My eyelids became heavy and my breathing slowed. Dane Wagner, a senior music therapy major, glided his fingers across the piano keys methodically and his face had a look of concentration. The stress of the school day was lifted as I listened to the soft notes being played. Just as he finished, I finally realized he had been playing an acoustic version of Dance Monkey.
“Okay, so now I’ve just given you one example of how music could be used in a session,” Wagner said.
Wagner did not initially tell me what he was doing, he just put down his bag and began playing the piano. After that experience, I felt relaxed the rest of the day as the high-pitched melodies echoed around my head.
The John J. Cali School of Music at Montclair State University is one of the oldest buildings on campus, yet it offers one of the newest and ever-changing academic programs. Music therapy is an unfamiliar field to most people, but specialized music therapists have been helping and comforting patients since World War II.
According to the Montclair State program, music therapy “consists of practices in which persons work together through music and relationship in order to promote human well-being in its numerous physical, emotional, social and cultural forms, all guided by a qualified music therapist.”

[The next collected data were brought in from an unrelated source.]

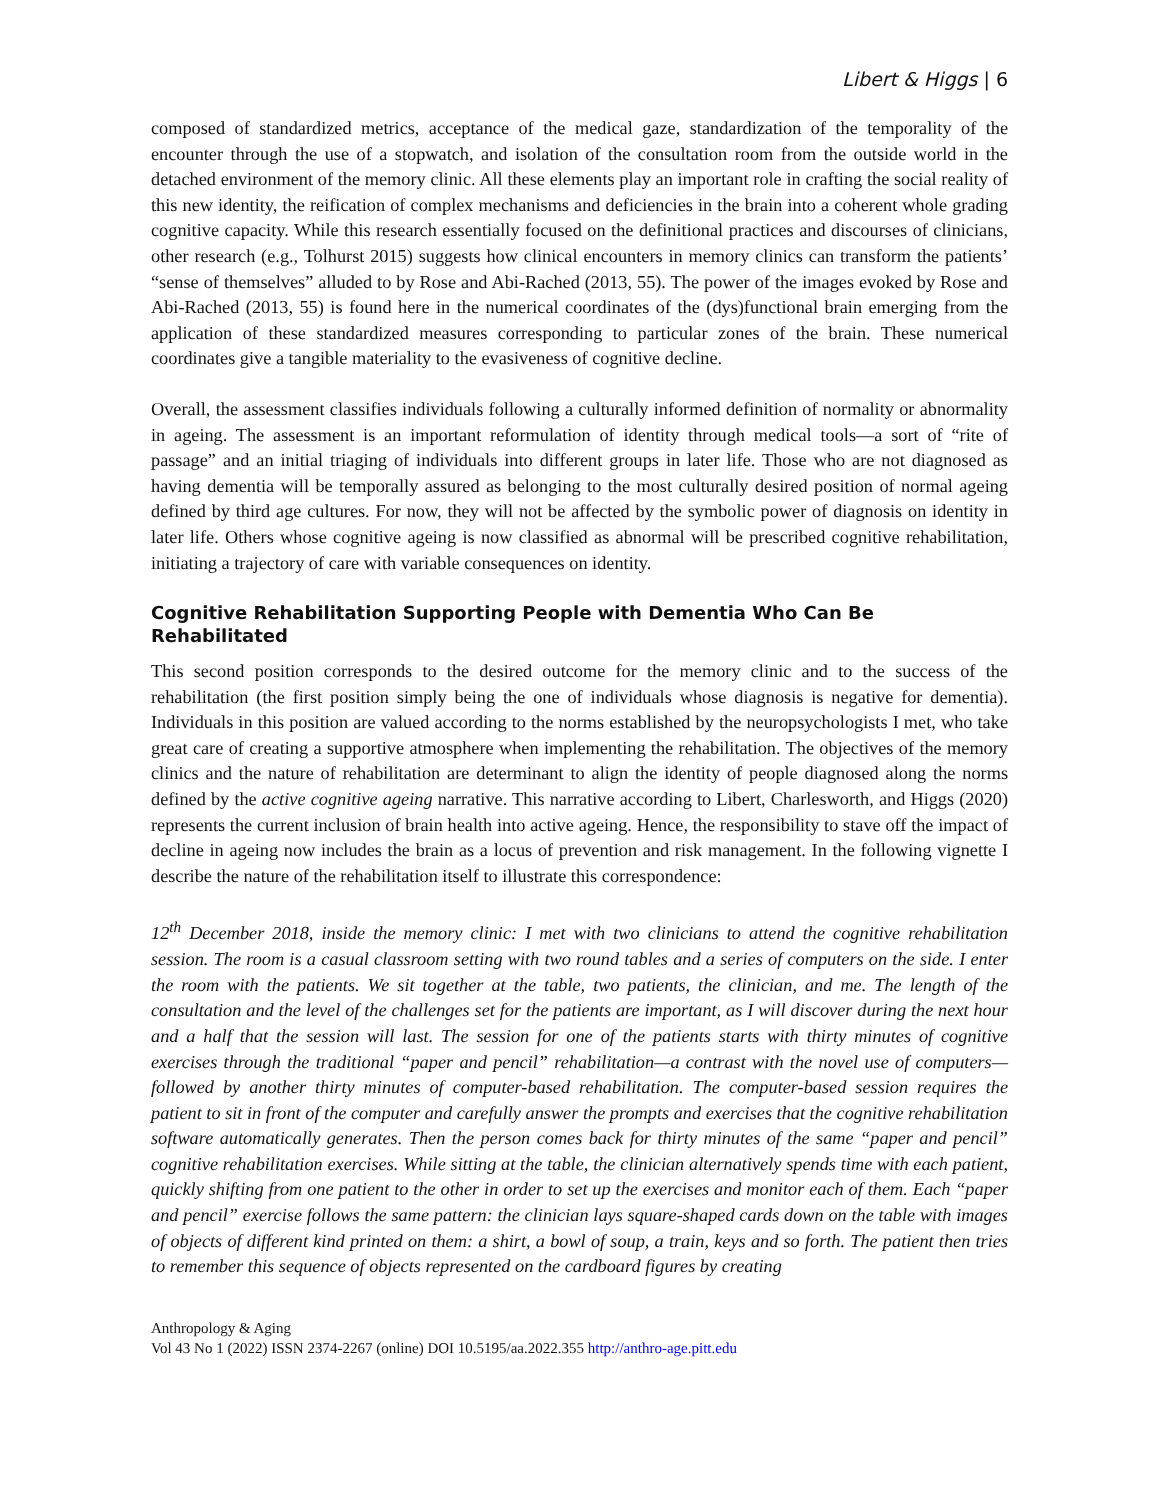Libert & Higgs | 6
composed of standardized metrics, acceptance of the medical gaze, standardization of the temporality of the encounter through the use of a stopwatch, and isolation of the consultation room from the outside world in the detached environment of the memory clinic. All these elements play an important role in crafting the social reality of this new identity, the reification of complex mechanisms and deficiencies in the brain into a coherent whole grading cognitive capacity. While this research essentially focused on the definitional practices and discourses of clinicians, other research (e.g., Tolhurst 2015) suggests how clinical encounters in memory clinics can transform the patients’ “sense of themselves” alluded to by Rose and Abi-Rached (2013, 55). The power of the images evoked by Rose and Abi-Rached (2013, 55) is found here in the numerical coordinates of the (dys)functional brain emerging from the application of these standardized measures corresponding to particular zones of the brain. These numerical coordinates give a tangible materiality to the evasiveness of cognitive decline.
Overall, the assessment classifies individuals following a culturally informed definition of normality or abnormality in ageing. The assessment is an important reformulation of identity through medical tools—a sort of “rite of passage” and an initial triaging of individuals into different groups in later life. Those who are not diagnosed as having dementia will be temporally assured as belonging to the most culturally desired position of normal ageing defined by third age cultures. For now, they will not be affected by the symbolic power of diagnosis on identity in later life. Others whose cognitive ageing is now classified as abnormal will be prescribed cognitive rehabilitation, initiating a trajectory of care with variable consequences on identity.
Cognitive Rehabilitation Supporting People with Dementia Who Can Be Rehabilitated
This second position corresponds to the desired outcome for the memory clinic and to the success of the rehabilitation (the first position simply being the one of individuals whose diagnosis is negative for dementia). Individuals in this position are valued according to the norms established by the neuropsychologists I met, who take great care of creating a supportive atmosphere when implementing the rehabilitation. The objectives of the memory clinics and the nature of rehabilitation are determinant to align the identity of people diagnosed along the norms defined by the active cognitive ageing narrative. This narrative according to Libert, Charlesworth, and Higgs (2020) represents the current inclusion of brain health into active ageing. Hence, the responsibility to stave off the impact of decline in ageing now includes the brain as a locus of prevention and risk management. In the following vignette I describe the nature of the rehabilitation itself to illustrate this correspondence:
12<sup>th</sup> December 2018, inside the memory clinic: I met with two clinicians to attend the cognitive rehabilitation session. The room is a casual classroom setting with two round tables and a series of computers on the side. I enter the room with the patients. We sit together at the table, two patients, the clinician, and me. The length of the consultation and the level of the challenges set for the patients are important, as I will discover during the next hour and a half that the session will last. The session for one of the patients starts with thirty minutes of cognitive exercises through the traditional “paper and pencil” rehabilitation—a contrast with the novel use of computers—followed by another thirty minutes of computer-based rehabilitation. The computer-based session requires the patient to sit in front of the computer and carefully answer the prompts and exercises that the cognitive rehabilitation software automatically generates. Then the person comes back for thirty minutes of the same “paper and pencil” cognitive rehabilitation exercises. While sitting at the table, the clinician alternatively spends time with each patient, quickly shifting from one patient to the other in order to set up the exercises and monitor each of them. Each “paper and pencil” exercise follows the same pattern: the clinician lays square-shaped cards down on the table with images of objects of different kind printed on them: a shirt, a bowl of soup, a train, keys and so forth. The patient then tries to remember this sequence of objects represented on the cardboard figures by creating
Anthropology & Aging
Vol 43 No 1 (2022) ISSN 2374-2267 (online) DOI 10.5195/aa.2022.355 http://anthro-age.pitt.edu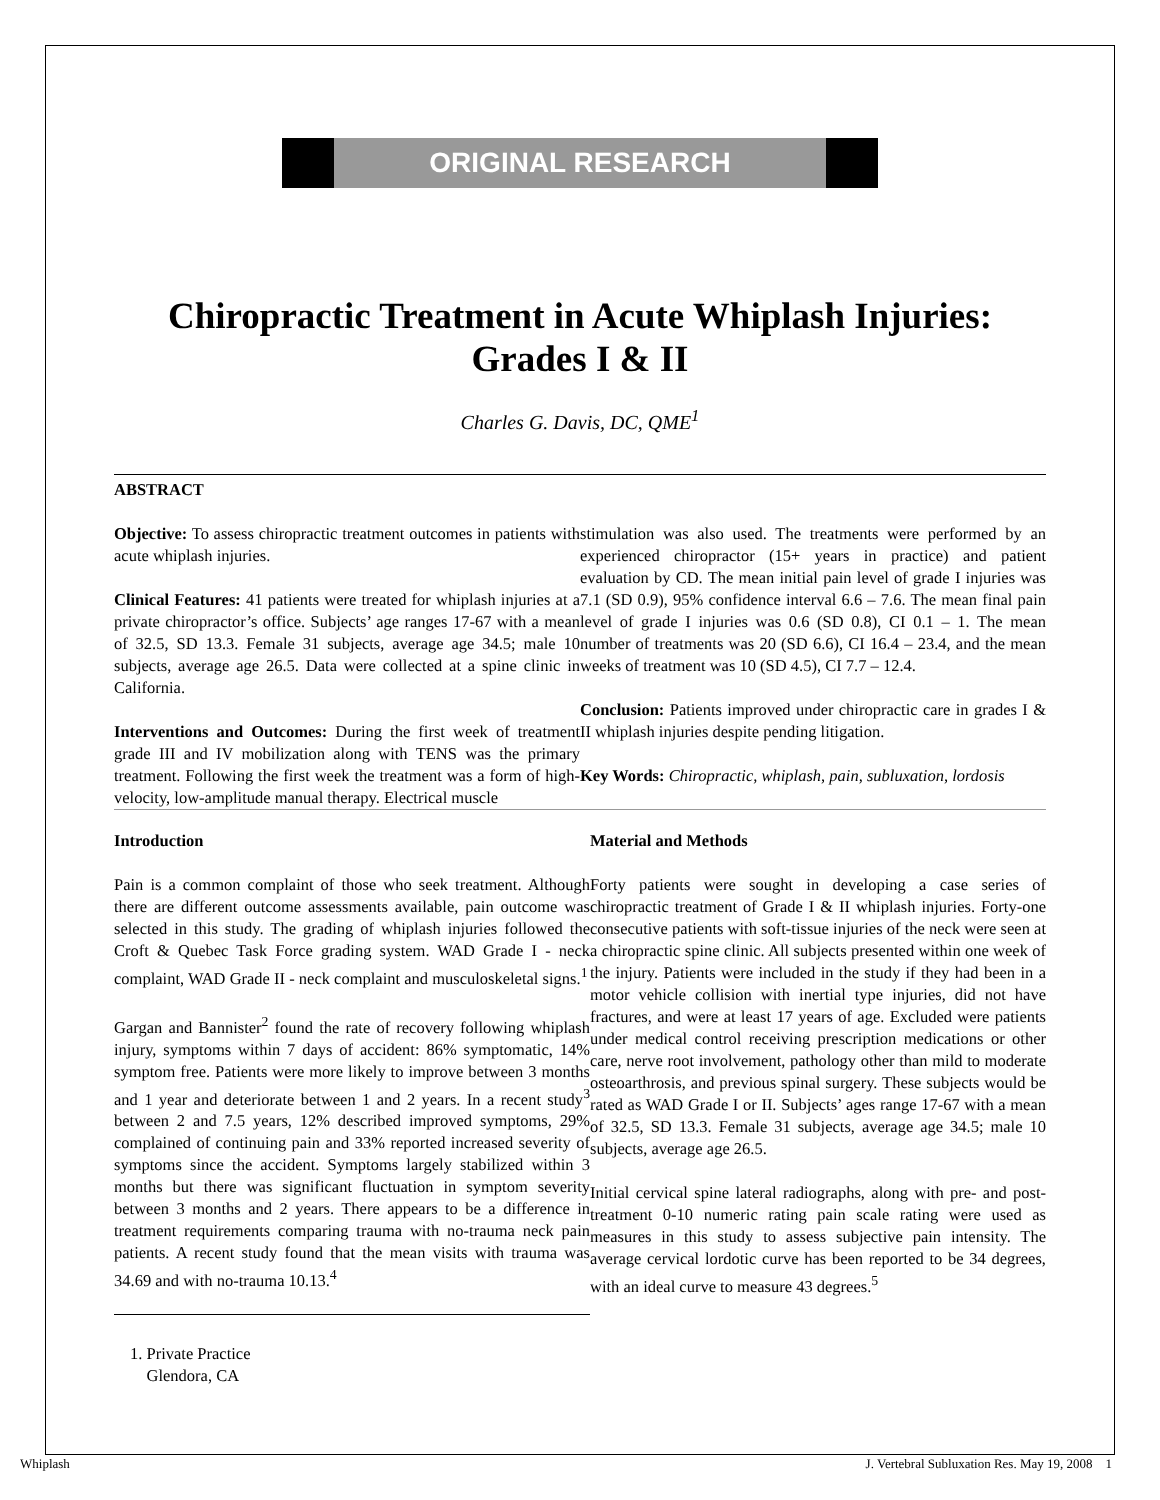ORIGINAL RESEARCH
Chiropractic Treatment in Acute Whiplash Injuries:
Grades I & II
Charles G. Davis, DC, QME<sup>1</sup>
ABSTRACT
Objective: To assess chiropractic treatment outcomes in patients with acute whiplash injuries.
Clinical Features: 41 patients were treated for whiplash injuries at a private chiropractor’s office. Subjects’ age ranges 17-67 with a mean of 32.5, SD 13.3. Female 31 subjects, average age 34.5; male 10 subjects, average age 26.5. Data were collected at a spine clinic in California.
Interventions and Outcomes: During the first week of treatment grade III and IV mobilization along with TENS was the primary treatment. Following the first week the treatment was a form of high-velocity, low-amplitude manual therapy. Electrical muscle
stimulation was also used. The treatments were performed by an experienced chiropractor (15+ years in practice) and patient evaluation by CD. The mean initial pain level of grade I injuries was 7.1 (SD 0.9), 95% confidence interval 6.6 – 7.6. The mean final pain level of grade I injuries was 0.6 (SD 0.8), CI 0.1 – 1. The mean number of treatments was 20 (SD 6.6), CI 16.4 – 23.4, and the mean weeks of treatment was 10 (SD 4.5), CI 7.7 – 12.4.
Conclusion: Patients improved under chiropractic care in grades I & II whiplash injuries despite pending litigation.
Key Words: Chiropractic, whiplash, pain, subluxation, lordosis
Introduction
Pain is a common complaint of those who seek treatment. Although there are different outcome assessments available, pain outcome was selected in this study. The grading of whiplash injuries followed the Croft & Quebec Task Force grading system. WAD Grade I - neck complaint, WAD Grade II - neck complaint and musculoskeletal signs.<sup>1</sup>
Gargan and Bannister<sup>2</sup> found the rate of recovery following whiplash injury, symptoms within 7 days of accident: 86% symptomatic, 14% symptom free. Patients were more likely to improve between 3 months and 1 year and deteriorate between 1 and 2 years. In a recent study<sup>3</sup> between 2 and 7.5 years, 12% described improved symptoms, 29% complained of continuing pain and 33% reported increased severity of symptoms since the accident. Symptoms largely stabilized within 3 months but there was significant fluctuation in symptom severity between 3 months and 2 years. There appears to be a difference in treatment requirements comparing trauma with no-trauma neck pain patients. A recent study found that the mean visits with trauma was 34.69 and with no-trauma 10.13.<sup>4</sup>
1. Private Practice
Glendora, CA
Material and Methods
Forty patients were sought in developing a case series of chiropractic treatment of Grade I & II whiplash injuries. Forty-one consecutive patients with soft-tissue injuries of the neck were seen at a chiropractic spine clinic. All subjects presented within one week of the injury. Patients were included in the study if they had been in a motor vehicle collision with inertial type injuries, did not have fractures, and were at least 17 years of age. Excluded were patients under medical control receiving prescription medications or other care, nerve root involvement, pathology other than mild to moderate osteoarthrosis, and previous spinal surgery. These subjects would be rated as WAD Grade I or II. Subjects’ ages range 17-67 with a mean of 32.5, SD 13.3. Female 31 subjects, average age 34.5; male 10 subjects, average age 26.5.
Initial cervical spine lateral radiographs, along with pre- and post-treatment 0-10 numeric rating pain scale rating were used as measures in this study to assess subjective pain intensity. The average cervical lordotic curve has been reported to be 34 degrees, with an ideal curve to measure 43 degrees.<sup>5</sup>
Whiplash J. Vertebral Subluxation Res. May 19, 2008 1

Many people are unaware of the amount of dedication needed to pursue a career in music therapy. Music therapy students are required to take 10 to 12 classes a semester usually only worth one or two credits each.
Since the actual definition of music therapy harbors a variety of thoughts and concepts; there is even a class dedicated to describing what the field is about. The definition continues to change as more research is done.
Wagner is the president of the Music Therapy Student Organization (MTSO) at Montclair State. The club frequently hosts events like open mic nights, where students can support each other and learn from experienced upperclassmen.
“You have to be really passionate about this,” Wagner said. “The people in this program will talk it up all day.”
Students become well-rounded because of the program’s emphasis on three areas: piano, guitar and voice. For example, students normally take four semesters of solely learning how to play piano, depending on their skill level. On top of that, there are music therapy classes specifically designed for piano, like clinical improvisation.
“You have a different appreciation of music learning through all these different dimensions,” Wagner said. “The school trains you to listen in a good way.”
Dana Shafranek, a sophomore music therapy major, is in her second semester of practicum, where she visits a site once a week to observe and lead music therapy sessions. Students learn that each individual has their own specific needs and goals, and finding a clear-cut solution is not an easy feat.
“It’s not always about trying to fix something,” Shafranek said. “You have to realize you’re playing music, which is naturally humanistic. You’re just trying to provide them with a positive experience.”
Different settings can also determine what type of music will be played. Whether the therapist is playing at a nursing home or a school, each person’s needs are taken into account.
Shafranek’s eyes lit up as she discussed the connection between music therapy and people suffering with Alzheimer’s. Carefully composed music can be helpful in recovering certain memories for Alzheimer’s patients.
Alzheimer’s patients may have their family present with them during a session. Therapists will ask the family questions to get to know the patient better like, “What were some of their favorite activities when they were younger?” or “What song did they love?”
“A music therapist can work with babies, children, adolescents, adults and up until death,” Shafranek said. “Music is something that is with you the moment you are born and it’s relevant for all ages.”
While in the field, music therapists focus on four main tenets with clients. They include listening, performing, composing and improvisation. The Montclair State program is designed so all the various concepts and theories build upon one another effectively.
Maryann Hurley, a freshman music therapy major, has been influenced by music her entire life and decided to attend Montclair State specifically for the music therapy program.
“Montclair State has the most all-encompassing and client-focused approach to music therapy,” Hurley said.
With a constant and rigorous workload, Montclair State’s music therapy students are some of the many passionate and dedicated people at this school. There is something special about the give-and-take relationship that music therapists have with their clients. It’s uncommon to find a relationship like that anywhere else on campus.
“Montclair State gives you so much exposure and they kinda just throw you out there into the field,” Shafranek said. “But when you come back, you have so much support from your friends and professors.”